米国ラスベガスにて開催中のAWS年次イベント「AWS re:Invent 2016」,3日目のキーノートに登壇したのはAWS CEOのWerner Vogels氏。前日のAndy Jassy氏に続いてVogels氏からも新サービスが続々と発表されました。
ユーザに向けたAWS「5つの使命」を果たすために
VogelsはAWSの使命として、「いつ何時でもユーザを守ること」「ユーザの声に耳を傾けること」「ユーザに選択肢を与えること」「ユーザの後方から手助けすること」「ユーザに”変革”を起こさせること」を掲げ、その使命を全うするためのサービスを「開発」「データ分析」「コンピューティング」の3つの分野に分けて紹介していきました。
まずは開発をサポートするサービスから紹介がありました。
AWS OpsWorks For Chef Automate
既存サービス「AWS OpsWorks」に機能追加する形での新サービス。AWS上でChef Automate(Chefや、そのための可視化ツールを含んだスイート製品)を実行できます。
Amazon EC2 Systems Manager
システムイメージの作成、パッチの適用、OS設定といった構成管理を、EC2またはオンプレミス上で行うためのツールを集めたサービスです。
AWS CodeBuild
ビルドとユニットテストのためのサービス。現時点でAndroid、Java、Python、Ruby、Go、Node.jsといった環境に対応済み。既存サービスである「AWS CodeCommit」と「AWS CodeDeploy」の間を埋めるサービスとなります。
AWS X-Ray
AWS上で動くアプリにコードを数行追加し、サーバにエージェントを入れることで、アプリ実行時にレイテンシなどがコンソール上にグラフ化され、確認できるようになるサービスです。現在対応しているプログラミング環境は、Node.js、Java、C#.NET。
AWS Personal HealthDashboard
AWSの各サービスの稼働状況・障害状況を確認できる「AWS Service Heath Dashboard」に対して、こちらは実際にユーザが動かしているサービス1つ1つの状態をモニタリングできるサービスで、大きな変化があればアラートも発行されます。

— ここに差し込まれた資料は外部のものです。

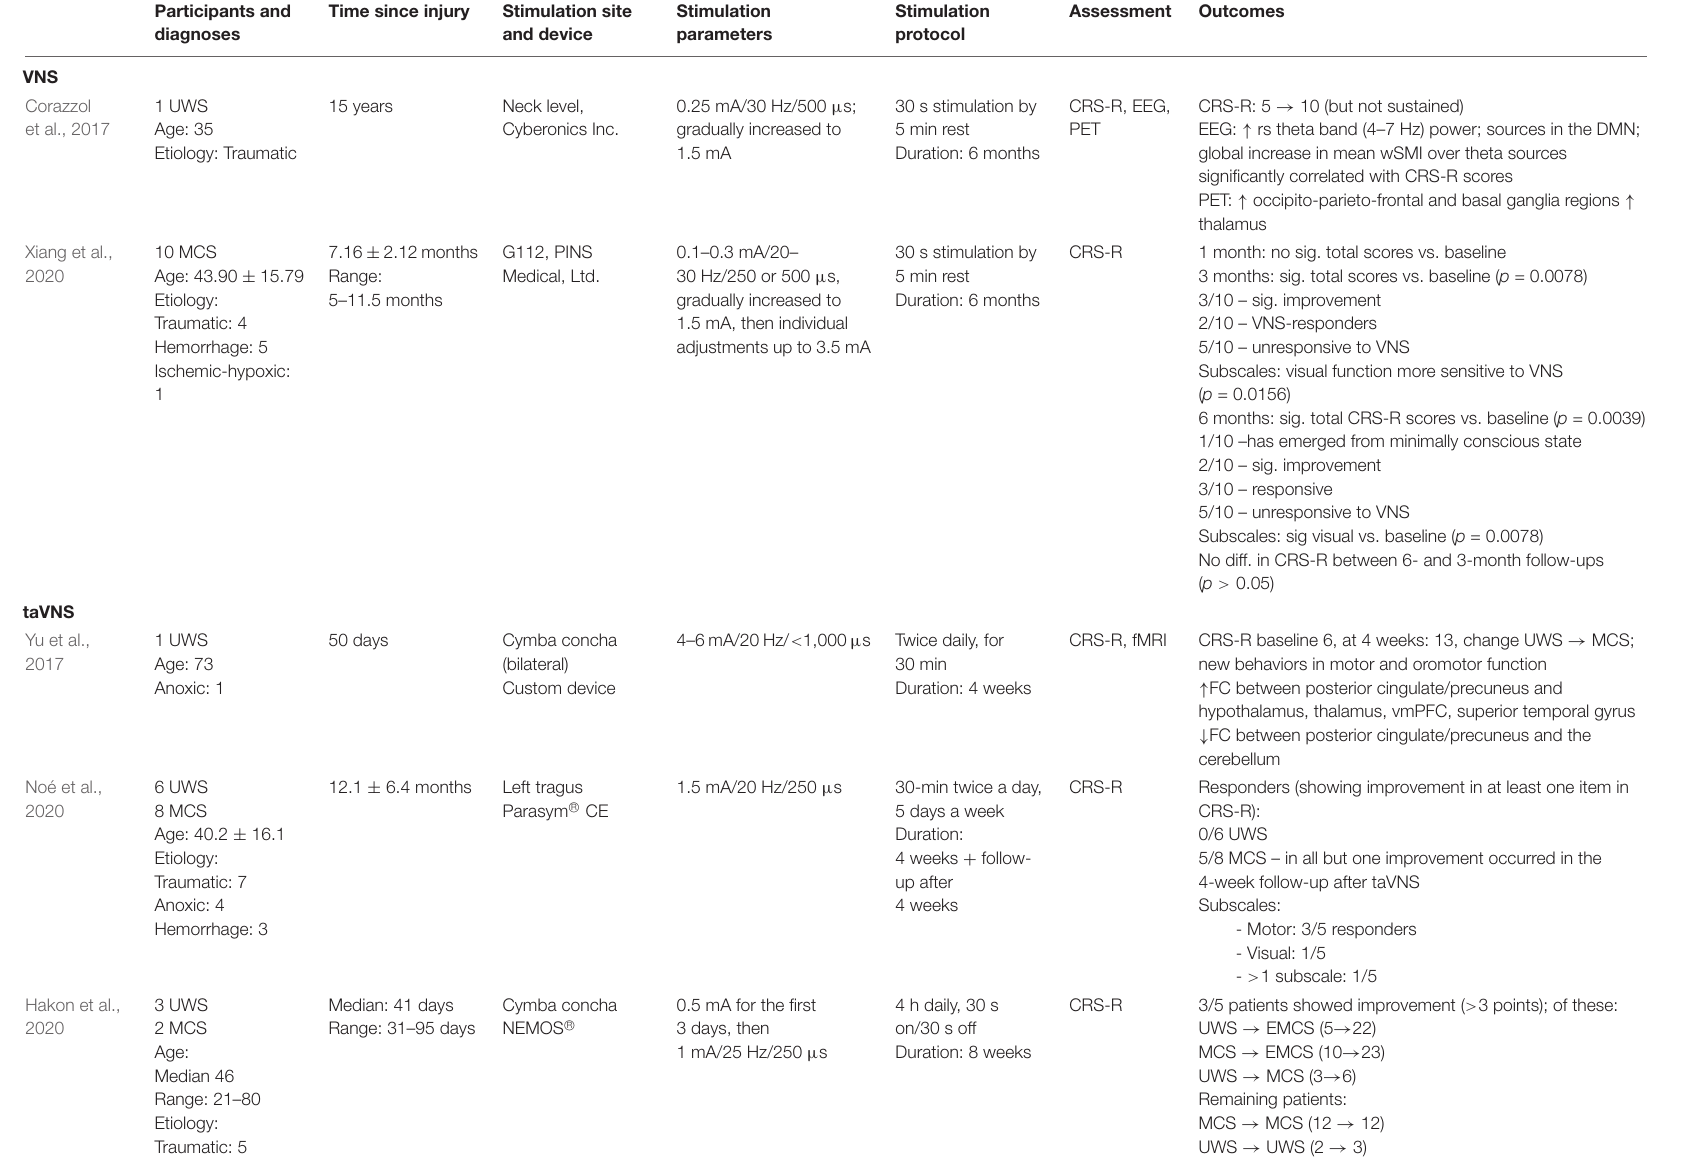
TABLE 1 | A summary of VNS and tVNS studies on DoC patients. Participants and Time since diagnoses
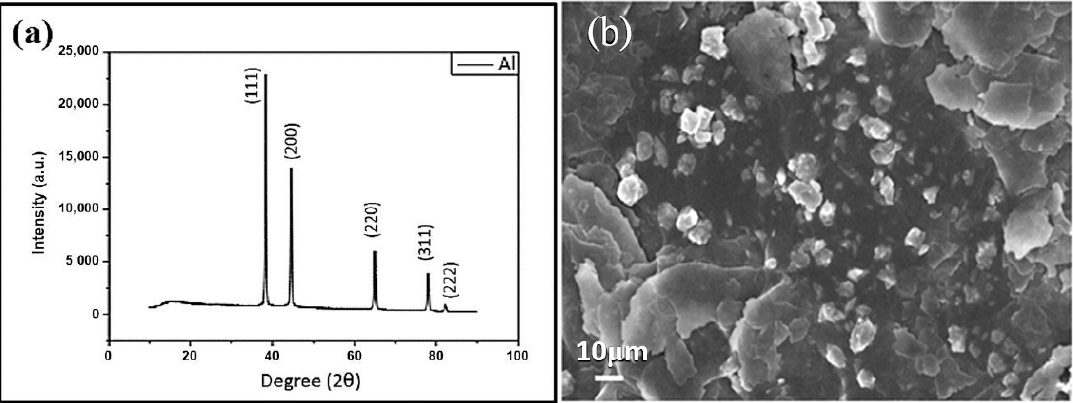
Figure 13. ( a ) XRD and ( b ) SEM image for the Al powder.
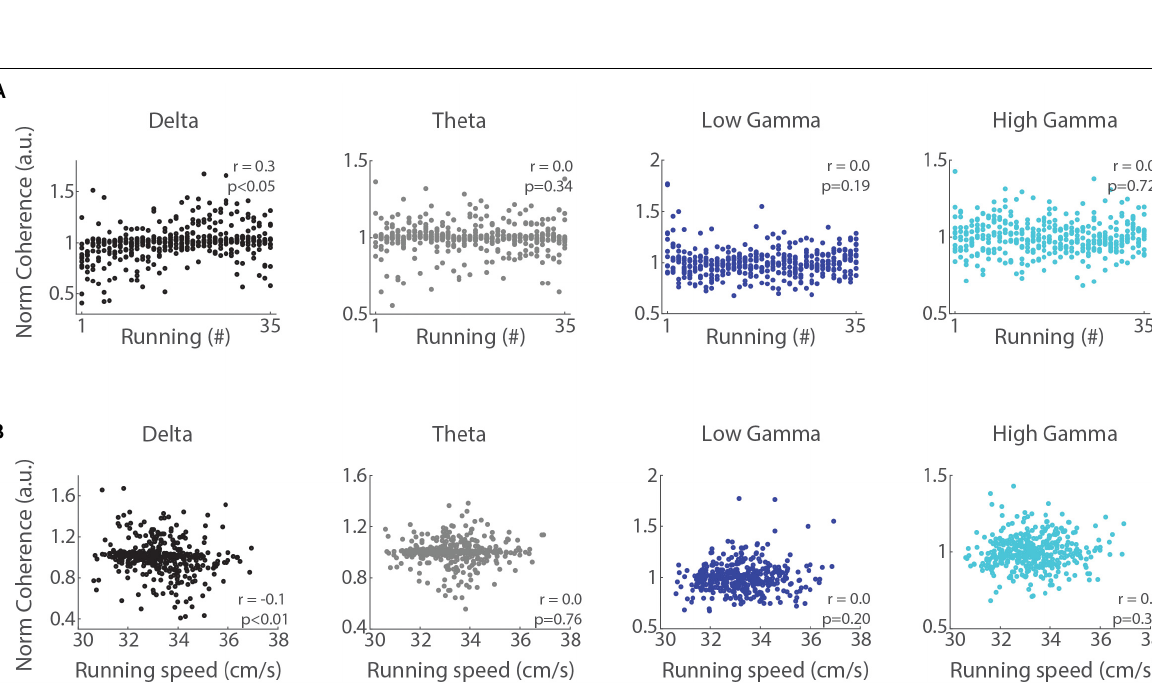
Frontiers in Behavioral Neuroscience |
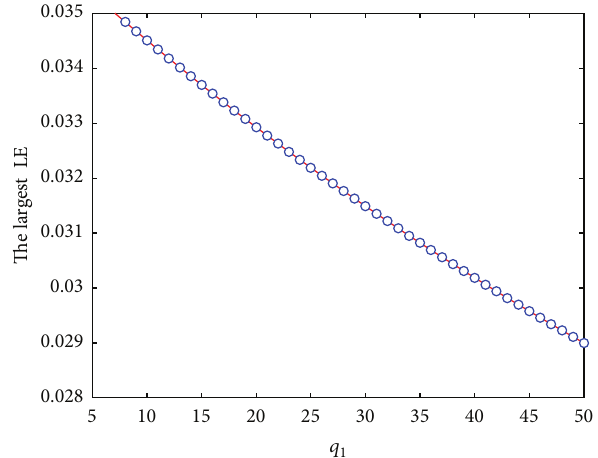
Figure 2: The largest Lyapunov exponent diagram.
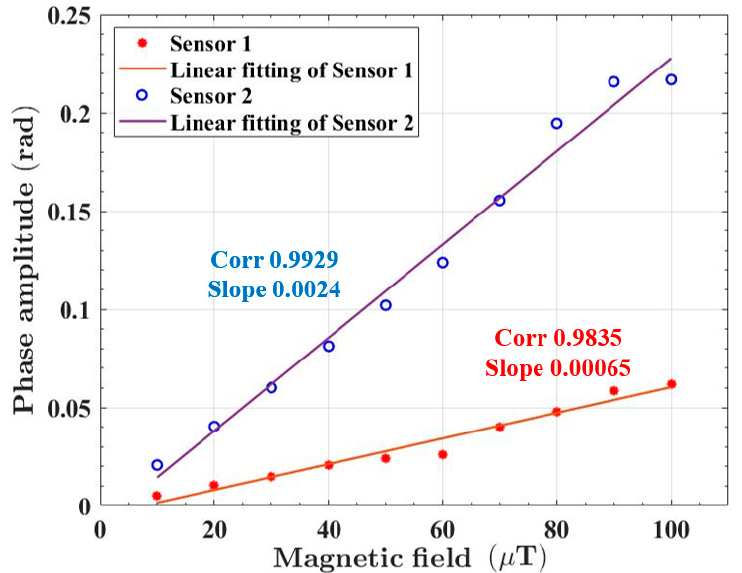
Figure 8. The phase response of optical fiber magnetic field sensors to different magnetic field sig- nals.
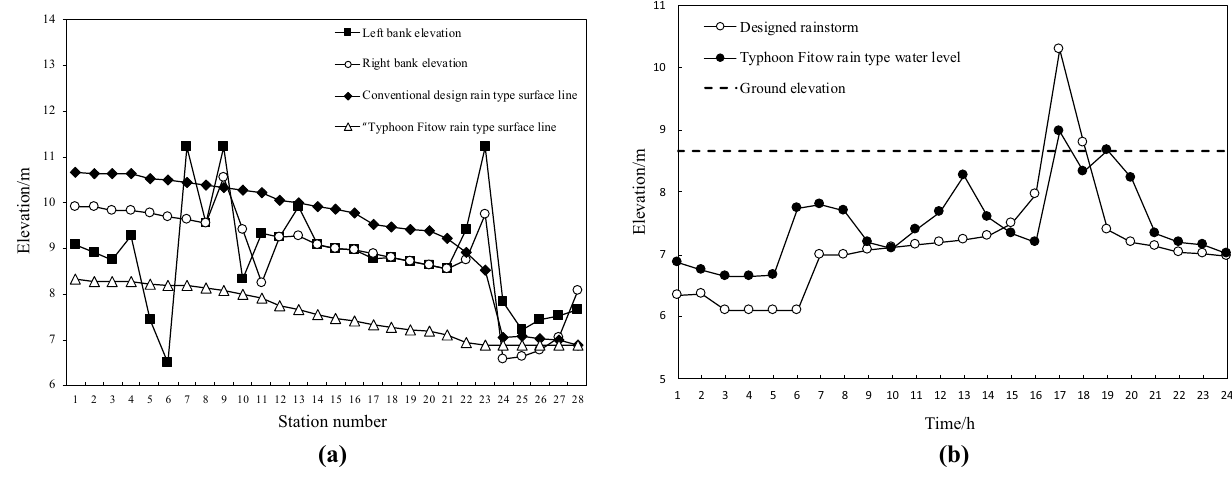
Fig. 3 a Calculated water surface curve under different rain patterns and b water level changes of Banshixi tributary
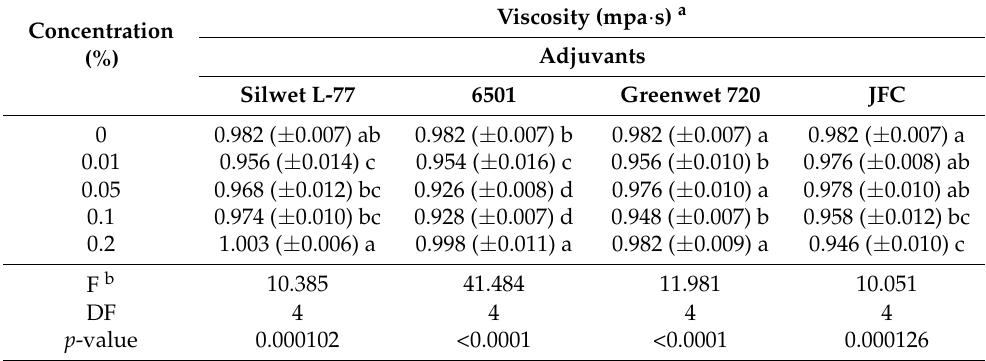
Table 3. Viscosity of bifenthrin diluent mixed with adjuvants in different concentrations.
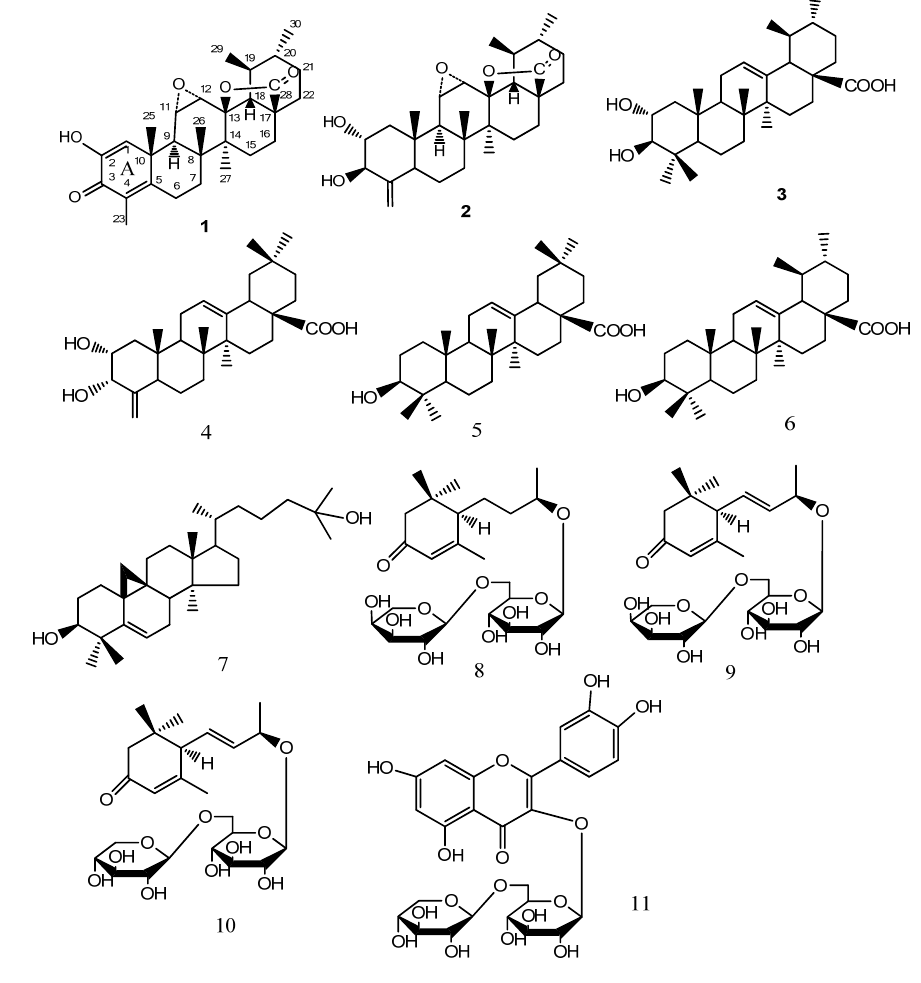
Figure 1. Structures of compounds 1 – 11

AWS Shield for Everyone/Advanced
DDoS攻撃対策サービス。「For Everyone」は無償で、L3/L4ネットワークのモニタリングと「Amazon ELB」「Amazon CloudFront」を使った攻撃対策がすべて自動で行われるというもの。「Advanced」は有償ですが、「For Everyone」に加えてAWS WAFが動作するL7もカバーし、24時間365日専用サポートおよび損害の一部補填サービスが利用できます。
分析をサポートする自動化サービスたち
次はデータ分析分野の新サービスです。
Amazon Pinpoint
モバイル向けのターゲティングサービス。デバイスから情報を取集し、ユーザをクラスタリング、広告をはじめとしたPush通知を特定のユーザに送ることができます。
AWS Glue
データの収集、ジョブの実行、ストアといったフローを自動化できる、データカタログおよびETL(Extract/Transform/Load)サービスです。
AWS Batch
バッチ処理をフルマネージドするサービス。バッチファイル、スケジュールなどを渡すだけで大量の並列ジョブを実行できます。なお、このサービスの利用自体には課金されません。
コンテナ管理サービスのOSSプロジェクトも始動
最後はコンピューティングについてのサービスです。
Blox
コンテナ管理、オーケストレーションのためのサービス。こちらはApache 2.0ライセンスによるOSSプロジェクトとしてGitHub上で開発されています。
C# In AWS Lamda
サーバの立ち上げなしにコードを実行できるサーバレスサービス「Amazon Lamda」が、Node.js、Python、Javaに加え、C#に対応しました。
AWS Lamda@Edge
CDNサービス「Amazon CloudFront」のエッジサーバ上で、JavaScriptで書いたラムダ関数が実行できるようになりました。
Amazon Step Functions
EC2上のアプリやLamdaの実行ワークフローを制御できるサービスです。類似サービスであるAmazon Simple Workflow(SWF)と違い、グラフィカルな実行結果を提供します。
この日のキーノートのゲストとしては、Twillio、BusyBot、Mapbox、Netflix、さらにはホワイトハウスからの特別ゲストも登場し、それぞれのAWS利用事例が紹介されました。
3日目の発表は、新しい領域に挑戦したサービスが目立った1日目等と比べ、今までのサービスで足りなかった部分が補完されたりより便利になったりと、ユーザの声に応えた形のサービス展開のように感じられました。